§ WHAT TO DO
Begin at the line containing "X142237000Y-99304925D01*" in the data below and go on through the line containing "X141130075Y-100198000D01*", repeating each line exactly; include both ends and no other line.

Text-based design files
- - - -

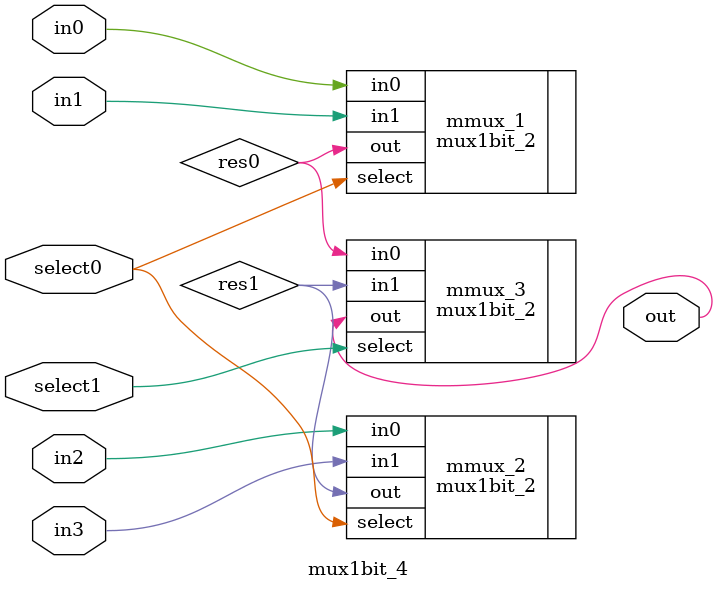
<source format=v>
module mux1bit_4(select0,select1,in0,in1,in2,in3,out);
	input in0,in1,in2,in3;
	input select0,select1;
	output out;
	wire res0,res1;
	mux1bit_2 mmux_1(.select(select0),.in0(in0),.in1(in1),.out(res0));
	mux1bit_2 mmux_2(.select(select0),.in0(in2),.in1(in3),.out(res1));
	
	mux1bit_2 mmux_3(.select(select1),.in0(res0),.in1(res1),.out(out));
endmodule

</source>
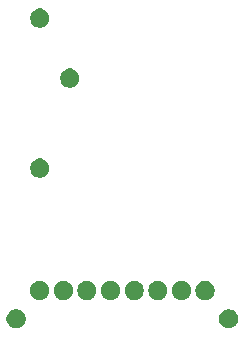
<source format=gbr>
G04 #@! TF.GenerationSoftware,KiCad,Pcbnew,5.1.5-52549c5~84~ubuntu18.04.1*
G04 #@! TF.CreationDate,2020-01-22T16:22:53-05:00*
G04 #@! TF.ProjectId,ATA,4154412e-6b69-4636-9164-5f7063625858,1.0*
G04 #@! TF.SameCoordinates,Original*
G04 #@! TF.FileFunction,Soldermask,Bot*
G04 #@! TF.FilePolarity,Negative*
%FSLAX46Y46*%
G04 Gerber Fmt 4.6, Leading zero omitted, Abs format (unit mm)*
G04 Created by KiCad (PCBNEW 5.1.5-52549c5~84~ubuntu18.04.1) date 2020-01-22 16:22:53*
%MOMM*%
%LPD*%
G04 APERTURE LIST*
%ADD10C,0.100000*%
G04 APERTURE END LIST*
D10*
G36*
X137287142Y-101003242D02*
G01*
X137435101Y-101064529D01*
X137568255Y-101153499D01*
X137681501Y-101266745D01*
X137770471Y-101399899D01*
X137831758Y-101547858D01*
X137863000Y-101704925D01*
X137863000Y-101865075D01*
X137831758Y-102022142D01*
X137770471Y-102170101D01*
X137681501Y-102303255D01*
X137568255Y-102416501D01*
X137435101Y-102505471D01*
X137287142Y-102566758D01*
X137130075Y-102598000D01*
X136969925Y-102598000D01*
X136812858Y-102566758D01*
X136664899Y-102505471D01*
X136531745Y-102416501D01*
X136418499Y-102303255D01*
X136329529Y-102170101D01*
X136268242Y-102022142D01*
X136237000Y-101865075D01*
X136237000Y-101704925D01*
X136268242Y-101547858D01*
X136329529Y-101399899D01*
X136418499Y-101266745D01*
X136531745Y-101153499D01*
X136664899Y-101064529D01*
X136812858Y-101003242D01*
X136969925Y-100972000D01*
X137130075Y-100972000D01*
X137287142Y-101003242D01*
G37*
G36*
X155287142Y-101003242D02*
G01*
X155435101Y-101064529D01*
X155568255Y-101153499D01*
X155681501Y-101266745D01*
X155770471Y-101399899D01*
X155831758Y-101547858D01*
X155863000Y-101704925D01*
X155863000Y-101865075D01*
X155831758Y-102022142D01*
X155770471Y-102170101D01*
X155681501Y-102303255D01*
X155568255Y-102416501D01*
X155435101Y-102505471D01*
X155287142Y-102566758D01*
X155130075Y-102598000D01*
X154969925Y-102598000D01*
X154812858Y-102566758D01*
X154664899Y-102505471D01*
X154531745Y-102416501D01*
X154418499Y-102303255D01*
X154329529Y-102170101D01*
X154268242Y-102022142D01*
X154237000Y-101865075D01*
X154237000Y-101704925D01*
X154268242Y-101547858D01*
X154329529Y-101399899D01*
X154418499Y-101266745D01*
X154531745Y-101153499D01*
X154664899Y-101064529D01*
X154812858Y-101003242D01*
X154969925Y-100972000D01*
X155130075Y-100972000D01*
X155287142Y-101003242D01*
G37*
G36*
X149287142Y-98603242D02*
G01*
X149435101Y-98664529D01*
X149568255Y-98753499D01*
X149681501Y-98866745D01*
X149770471Y-98999899D01*
X149831758Y-99147858D01*
X149863000Y-99304925D01*
X149863000Y-99465075D01*
X149831758Y-99622142D01*
X149770471Y-99770101D01*
X149681501Y-99903255D01*
X149568255Y-100016501D01*
X149435101Y-100105471D01*
X149287142Y-100166758D01*
X149130075Y-100198000D01*
X148969925Y-100198000D01*
X148812858Y-100166758D01*
X148664899Y-100105471D01*
X148531745Y-100016501D01*
X148418499Y-99903255D01*
X148329529Y-99770101D01*
X148268242Y-99622142D01*
X148237000Y-99465075D01*
X148237000Y-99304925D01*
X148268242Y-99147858D01*
X148329529Y-98999899D01*
X148418499Y-98866745D01*
X148531745Y-98753499D01*
X148664899Y-98664529D01*
X148812858Y-98603242D01*
X148969925Y-98572000D01*
X149130075Y-98572000D01*
X149287142Y-98603242D01*
G37*
G36*
X145287142Y-98603242D02*
G01*
X145435101Y-98664529D01*
X145568255Y-98753499D01*
X145681501Y-98866745D01*
X145770471Y-98999899D01*
X145831758Y-99147858D01*
X145863000Y-99304925D01*
X145863000Y-99465075D01*
X145831758Y-99622142D01*
X145770471Y-99770101D01*
X145681501Y-99903255D01*
X145568255Y-100016501D01*
X145435101Y-100105471D01*
X145287142Y-100166758D01*
X145130075Y-100198000D01*
X144969925Y-100198000D01*
X144812858Y-100166758D01*
X144664899Y-100105471D01*
X144531745Y-100016501D01*
X144418499Y-99903255D01*
X144329529Y-99770101D01*
X144268242Y-99622142D01*
X144237000Y-99465075D01*
X144237000Y-99304925D01*
X144268242Y-99147858D01*
X144329529Y-98999899D01*
X144418499Y-98866745D01*
X144531745Y-98753499D01*
X144664899Y-98664529D01*
X144812858Y-98603242D01*
X144969925Y-98572000D01*
X145130075Y-98572000D01*
X145287142Y-98603242D01*
G37*
G36*
X147287142Y-98603242D02*
G01*
X147435101Y-98664529D01*
X147568255Y-98753499D01*
X147681501Y-98866745D01*
X147770471Y-98999899D01*
X147831758Y-99147858D01*
X147863000Y-99304925D01*
X147863000Y-99465075D01*
X147831758Y-99622142D01*
X147770471Y-99770101D01*
X147681501Y-99903255D01*
X147568255Y-100016501D01*
X147435101Y-100105471D01*
X147287142Y-100166758D01*
X147130075Y-100198000D01*
X146969925Y-100198000D01*
X146812858Y-100166758D01*
X146664899Y-100105471D01*
X146531745Y-100016501D01*
X146418499Y-99903255D01*
X146329529Y-99770101D01*
X146268242Y-99622142D01*
X146237000Y-99465075D01*
X146237000Y-99304925D01*
X146268242Y-99147858D01*
X146329529Y-98999899D01*
X146418499Y-98866745D01*
X146531745Y-98753499D01*
X146664899Y-98664529D01*
X146812858Y-98603242D01*
X146969925Y-98572000D01*
X147130075Y-98572000D01*
X147287142Y-98603242D01*
G37*
G36*
X143287142Y-98603242D02*
G01*
X143435101Y-98664529D01*
X143568255Y-98753499D01*
X143681501Y-98866745D01*
X143770471Y-98999899D01*
X143831758Y-99147858D01*
X143863000Y-99304925D01*
X143863000Y-99465075D01*
X143831758Y-99622142D01*
X143770471Y-99770101D01*
X143681501Y-99903255D01*
X143568255Y-100016501D01*
X143435101Y-100105471D01*
X143287142Y-100166758D01*
X143130075Y-100198000D01*
X142969925Y-100198000D01*
X142812858Y-100166758D01*
X142664899Y-100105471D01*
X142531745Y-100016501D01*
X142418499Y-99903255D01*
X142329529Y-99770101D01*
X142268242Y-99622142D01*
X142237000Y-99465075D01*
X142237000Y-99304925D01*
X142268242Y-99147858D01*
X142329529Y-98999899D01*
X142418499Y-98866745D01*
X142531745Y-98753499D01*
X142664899Y-98664529D01*
X142812858Y-98603242D01*
X142969925Y-98572000D01*
X143130075Y-98572000D01*
X143287142Y-98603242D01*
G37*
G36*
X141287142Y-98603242D02*
G01*
X141435101Y-98664529D01*
X141568255Y-98753499D01*
X141681501Y-98866745D01*
X141770471Y-98999899D01*
X141831758Y-99147858D01*
X141863000Y-99304925D01*
X141863000Y-99465075D01*
X141831758Y-99622142D01*
X141770471Y-99770101D01*
X141681501Y-99903255D01*
X141568255Y-100016501D01*
X141435101Y-100105471D01*
X141287142Y-100166758D01*
X141130075Y-100198000D01*
X140969925Y-100198000D01*
X140812858Y-100166758D01*
X140664899Y-100105471D01*
X140531745Y-100016501D01*
X140418499Y-99903255D01*
X140329529Y-99770101D01*
X140268242Y-99622142D01*
X140237000Y-99465075D01*
X140237000Y-99304925D01*
X140268242Y-99147858D01*
X140329529Y-98999899D01*
X140418499Y-98866745D01*
X140531745Y-98753499D01*
X140664899Y-98664529D01*
X140812858Y-98603242D01*
X140969925Y-98572000D01*
X141130075Y-98572000D01*
X141287142Y-98603242D01*
G37*
G36*
X151287142Y-98603242D02*
G01*
X151435101Y-98664529D01*
X151568255Y-98753499D01*
X151681501Y-98866745D01*
X151770471Y-98999899D01*
X151831758Y-99147858D01*
X151863000Y-99304925D01*
X151863000Y-99465075D01*
X151831758Y-99622142D01*
X151770471Y-99770101D01*
X151681501Y-99903255D01*
X151568255Y-100016501D01*
X151435101Y-100105471D01*
X151287142Y-100166758D01*
X151130075Y-100198000D01*
X150969925Y-100198000D01*
X150812858Y-100166758D01*
X150664899Y-100105471D01*
X150531745Y-100016501D01*
X150418499Y-99903255D01*
X150329529Y-99770101D01*
X150268242Y-99622142D01*
X150237000Y-99465075D01*
X150237000Y-99304925D01*
X150268242Y-99147858D01*
X150329529Y-98999899D01*
X150418499Y-98866745D01*
X150531745Y-98753499D01*
X150664899Y-98664529D01*
X150812858Y-98603242D01*
X150969925Y-98572000D01*
X151130075Y-98572000D01*
X151287142Y-98603242D01*
G37*
G36*
X139287142Y-98603242D02*
G01*
X139435101Y-98664529D01*
X139568255Y-98753499D01*
X139681501Y-98866745D01*
X139770471Y-98999899D01*
X139831758Y-99147858D01*
X139863000Y-99304925D01*
X139863000Y-99465075D01*
X139831758Y-99622142D01*
X139770471Y-99770101D01*
X139681501Y-99903255D01*
X139568255Y-100016501D01*
X139435101Y-100105471D01*
X139287142Y-100166758D01*
X139130075Y-100198000D01*
X138969925Y-100198000D01*
X138812858Y-100166758D01*
X138664899Y-100105471D01*
X138531745Y-100016501D01*
X138418499Y-99903255D01*
X138329529Y-99770101D01*
X138268242Y-99622142D01*
X138237000Y-99465075D01*
X138237000Y-99304925D01*
X138268242Y-99147858D01*
X138329529Y-98999899D01*
X138418499Y-98866745D01*
X138531745Y-98753499D01*
X138664899Y-98664529D01*
X138812858Y-98603242D01*
X138969925Y-98572000D01*
X139130075Y-98572000D01*
X139287142Y-98603242D01*
G37*
G36*
X153287142Y-98603242D02*
G01*
X153435101Y-98664529D01*
X153568255Y-98753499D01*
X153681501Y-98866745D01*
X153770471Y-98999899D01*
X153831758Y-99147858D01*
X153863000Y-99304925D01*
X153863000Y-99465075D01*
X153831758Y-99622142D01*
X153770471Y-99770101D01*
X153681501Y-99903255D01*
X153568255Y-100016501D01*
X153435101Y-100105471D01*
X153287142Y-100166758D01*
X153130075Y-100198000D01*
X152969925Y-100198000D01*
X152812858Y-100166758D01*
X152664899Y-100105471D01*
X152531745Y-100016501D01*
X152418499Y-99903255D01*
X152329529Y-99770101D01*
X152268242Y-99622142D01*
X152237000Y-99465075D01*
X152237000Y-99304925D01*
X152268242Y-99147858D01*
X152329529Y-98999899D01*
X152418499Y-98866745D01*
X152531745Y-98753499D01*
X152664899Y-98664529D01*
X152812858Y-98603242D01*
X152969925Y-98572000D01*
X153130075Y-98572000D01*
X153287142Y-98603242D01*
G37*
G36*
X139302142Y-88245242D02*
G01*
X139450101Y-88306529D01*
X139583255Y-88395499D01*
X139696501Y-88508745D01*
X139785471Y-88641899D01*
X139846758Y-88789858D01*
X139878000Y-88946925D01*
X139878000Y-89107075D01*
X139846758Y-89264142D01*
X139785471Y-89412101D01*
X139696501Y-89545255D01*
X139583255Y-89658501D01*
X139450101Y-89747471D01*
X139302142Y-89808758D01*
X139145075Y-89840000D01*
X138984925Y-89840000D01*
X138827858Y-89808758D01*
X138679899Y-89747471D01*
X138546745Y-89658501D01*
X138433499Y-89545255D01*
X138344529Y-89412101D01*
X138283242Y-89264142D01*
X138252000Y-89107075D01*
X138252000Y-88946925D01*
X138283242Y-88789858D01*
X138344529Y-88641899D01*
X138433499Y-88508745D01*
X138546745Y-88395499D01*
X138679899Y-88306529D01*
X138827858Y-88245242D01*
X138984925Y-88214000D01*
X139145075Y-88214000D01*
X139302142Y-88245242D01*
G37*
G36*
X141842142Y-80625242D02*
G01*
X141990101Y-80686529D01*
X142123255Y-80775499D01*
X142236501Y-80888745D01*
X142325471Y-81021899D01*
X142386758Y-81169858D01*
X142418000Y-81326925D01*
X142418000Y-81487075D01*
X142386758Y-81644142D01*
X142325471Y-81792101D01*
X142236501Y-81925255D01*
X142123255Y-82038501D01*
X141990101Y-82127471D01*
X141842142Y-82188758D01*
X141685075Y-82220000D01*
X141524925Y-82220000D01*
X141367858Y-82188758D01*
X141219899Y-82127471D01*
X141086745Y-82038501D01*
X140973499Y-81925255D01*
X140884529Y-81792101D01*
X140823242Y-81644142D01*
X140792000Y-81487075D01*
X140792000Y-81326925D01*
X140823242Y-81169858D01*
X140884529Y-81021899D01*
X140973499Y-80888745D01*
X141086745Y-80775499D01*
X141219899Y-80686529D01*
X141367858Y-80625242D01*
X141524925Y-80594000D01*
X141685075Y-80594000D01*
X141842142Y-80625242D01*
G37*
G36*
X139302142Y-75545242D02*
G01*
X139450101Y-75606529D01*
X139583255Y-75695499D01*
X139696501Y-75808745D01*
X139785471Y-75941899D01*
X139846758Y-76089858D01*
X139878000Y-76246925D01*
X139878000Y-76407075D01*
X139846758Y-76564142D01*
X139785471Y-76712101D01*
X139696501Y-76845255D01*
X139583255Y-76958501D01*
X139450101Y-77047471D01*
X139302142Y-77108758D01*
X139145075Y-77140000D01*
X138984925Y-77140000D01*
X138827858Y-77108758D01*
X138679899Y-77047471D01*
X138546745Y-76958501D01*
X138433499Y-76845255D01*
X138344529Y-76712101D01*
X138283242Y-76564142D01*
X138252000Y-76407075D01*
X138252000Y-76246925D01*
X138283242Y-76089858D01*
X138344529Y-75941899D01*
X138433499Y-75808745D01*
X138546745Y-75695499D01*
X138679899Y-75606529D01*
X138827858Y-75545242D01*
X138984925Y-75514000D01*
X139145075Y-75514000D01*
X139302142Y-75545242D01*
G37*
M02*

</source>
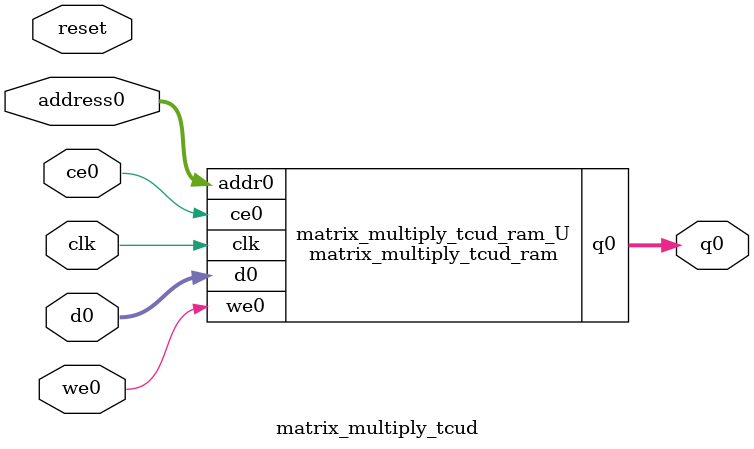
<source format=v>

`timescale 1 ns / 1 ps
module matrix_multiply_tcud_ram (addr0, ce0, d0, we0, q0,  clk);

parameter DWIDTH = 8;
parameter AWIDTH = 8;
parameter MEM_SIZE = 131;

input[AWIDTH-1:0] addr0;
input ce0;
input[DWIDTH-1:0] d0;
input we0;
output reg[DWIDTH-1:0] q0;
input clk;

(* ram_style = "block" *)reg [DWIDTH-1:0] ram[0:MEM_SIZE-1];




always @(posedge clk)  
begin 
    if (ce0) 
    begin
        if (we0) 
        begin 
            ram[addr0] <= d0; 
            q0 <= d0;
        end 
        else 
            q0 <= ram[addr0];
    end
end


endmodule


`timescale 1 ns / 1 ps
module matrix_multiply_tcud(
    reset,
    clk,
    address0,
    ce0,
    we0,
    d0,
    q0);

parameter DataWidth = 32'd8;
parameter AddressRange = 32'd131;
parameter AddressWidth = 32'd8;
input reset;
input clk;
input[AddressWidth - 1:0] address0;
input ce0;
input we0;
input[DataWidth - 1:0] d0;
output[DataWidth - 1:0] q0;



matrix_multiply_tcud_ram matrix_multiply_tcud_ram_U(
    .clk( clk ),
    .addr0( address0 ),
    .ce0( ce0 ),
    .we0( we0 ),
    .d0( d0 ),
    .q0( q0 ));

endmodule


</source>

- - - -

§ TASK OUTPUT
X142237000Y-99304925D01*
X142268242Y-99147858D01*
X142329529Y-98999899D01*
X142418499Y-98866745D01*
X142531745Y-98753499D01*
X142664899Y-98664529D01*
X142812858Y-98603242D01*
X142969925Y-98572000D01*
X143130075Y-98572000D01*
X143287142Y-98603242D01*
G37*
G36*
X141287142Y-98603242D02*
G01*
X141435101Y-98664529D01*
X141568255Y-98753499D01*
X141681501Y-98866745D01*
X141770471Y-98999899D01*
X141831758Y-99147858D01*
X141863000Y-99304925D01*
X141863000Y-99465075D01*
X141831758Y-99622142D01*
X141770471Y-99770101D01*
X141681501Y-99903255D01*
X141568255Y-100016501D01*
X141435101Y-100105471D01*
X141287142Y-100166758D01*
X141130075Y-100198000D01*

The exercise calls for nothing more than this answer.